The James Webb Space Telescope has captured the first direct image of a distant exoplanet, a world beyond our Solar System.
Webb has returned several pictures of the exoplanet HIP 65426 b, a gas giant six to twelve times the mass of Jupiter located roughly 385 light years from Earth, using a range of instruments.
The findings are part of an ongoing investigation and have not yet been peer-reviewed or published in a scientific journal, but Nasa announced them in a blog post Thursday morning.
"This is a pivotal moment, not only for Webb but also for astronomy in general," said Sasha Hinkley, associate professor of physics and astronomy at the University of Exeter. She is the principal scientist in an international team studying exoplanets.
HIP 65426 b was first discovered in 2017 by the European Southern Observatory’s Very Large Telescope, in Chile, which viewed the exoplanet in short wavelengths of infrared light; longer wavelengths of infrared light are blocked by Earth’s atmosphere for ground-based telescopes. Being space-based, Webb is able to access more of the infrared spectrum and see more details in distant planets.
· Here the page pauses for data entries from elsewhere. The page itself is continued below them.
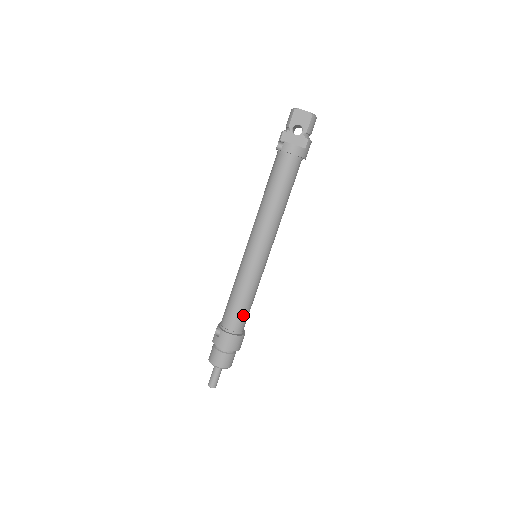
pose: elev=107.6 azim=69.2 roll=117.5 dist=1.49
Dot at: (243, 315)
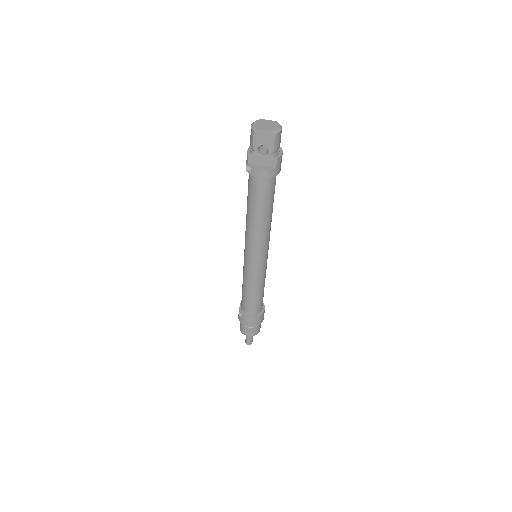
Dot at: (258, 302)
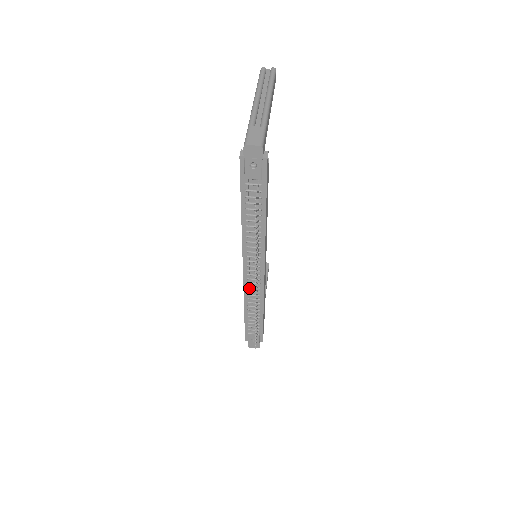
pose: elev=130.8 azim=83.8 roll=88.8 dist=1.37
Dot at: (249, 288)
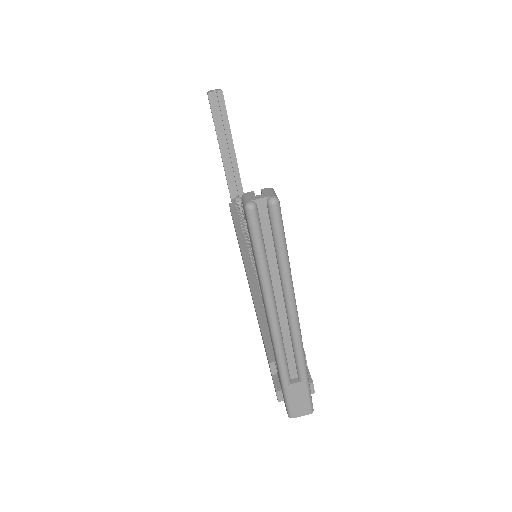
Dot at: occluded
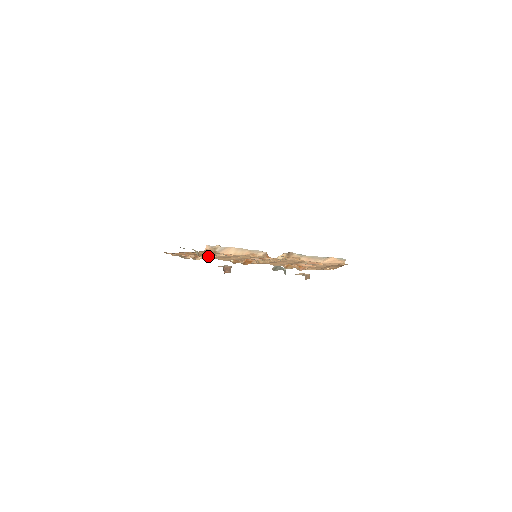
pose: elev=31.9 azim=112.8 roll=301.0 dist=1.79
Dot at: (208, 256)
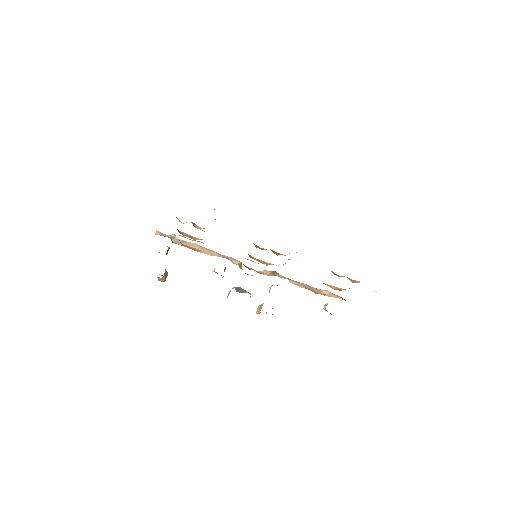
Dot at: (204, 231)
Webb’s images are not the first direct images of exoplanets, as the Hubble Space Telescope has managed to take pictures of other alien worlds, but it is not easy — the intense brightness of a planet’s nearby star can hide the light coming from that exoplanet. The HIP 65426 b, for instance, is 10,000 times less bright than its star.
But HIP 65426 b orbits its star at a distance 100 times greater than the Earth does the Sun, which aided scientists in picking out the planet in Webb’s images. Webb’s instruments are also equipped with coronagraphs, devices that black out the disk of the distance star to reduce the glare and make finding and focusing on an exoplanet a little easier.
“It was really impressive how well the Webb coronagraphs worked to suppress the light of the host star,” Dr Hinkley said.
The images, taken with multiple filters and Webb’s Near-infrared camera (Nircam) and Mid-infrared instrument (Miri), are just the first among what scientists hope will be a long string of exoplanet images and discoveries made possible by the new space telescope. The images come on the heels of a new analysis of one of Webb’s first observations, a spectrum of light from the exoplanet Wasp 39b, which revealed the presence of carbon dioxide in an alien world’s atmosphere for the first time.
“I think what’s most exciting is that we’ve only just begun,” University of California, Santa Cruz post doctoral researcher Aarynn Carter, who analyzed the new Webb images of HIP 65426 b, said in a statement. “There are many more images of exoplanets to come that will shape our overall understanding of their physics, chemistry, and formation. We may even discover previously unknown planets, too.”